Another issue in the oncology world is the shortage of drugs. Cancer drug shortages continue to confound the best efforts of the FDA to head them off, in part because the agency has little authority to address police what causes them to occur, according to a co-author of a study about shortages.
Dr. Keerthi Gogenini, a medical oncologist with the Abramson Cancer Center at the University of Pennsylvania, helped present one of several studies that grabbed headlines at the June meeting of the American Society of Clinical Oncologists. Evidence-Based Oncology, which is an indexed news publication that is a supplement to The American Journal of Managed Care, checked back with Dr. Gogenini and the FDA on the current state of shortages for its August issue.
Despite an FDA spokeswoman, Lisa Kubaska, PharmD, crediting the 2012 Food and Drug Safety Innovation Act with allowing the agency to identify shortages and find temporary solutions, such as importations of drugs, Dr. Gogenini said on the front lines, the picture is not that rosy, although she believes that FDA is doing what it can.“There are factors that contribute to drug shortages that the agency has limited control over,” Dr. Gogenini said.
The June surveys presented at ASCO, including the study conducted at the University of Pennsylvania, showed widespread effects of shortages. In the Penn study, 94 percent of oncologist and hematologists said patients’ treatment had been affected by shortages, and 13 percent reported that patient participation in clinical trials had been compromised.
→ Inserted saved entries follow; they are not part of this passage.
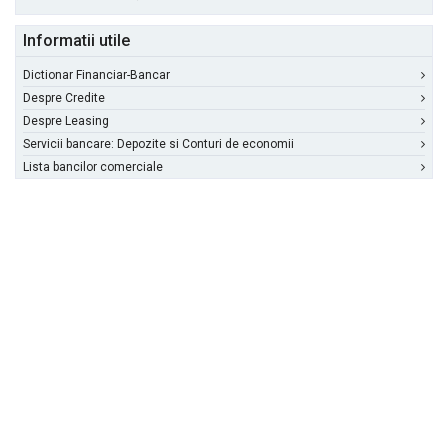
Informatii utile
Dictionar Financiar-Bancar
Despre Credite
Despre Leasing
Servicii bancare: Depozite si Conturi de economii
Lista bancilor comerciale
Dr. Gogenini attributes shortages to the lack of redundancy across the manufacturing system, while others have blamed the low cost of generics, which give companies little incentive to invest in capacity for these drugs. “There are few penalties for failing to supply critical drugs, and no incentive for companies to invest in ‘excess’ capacity,” she said. “This is not something the FDA would have control over.”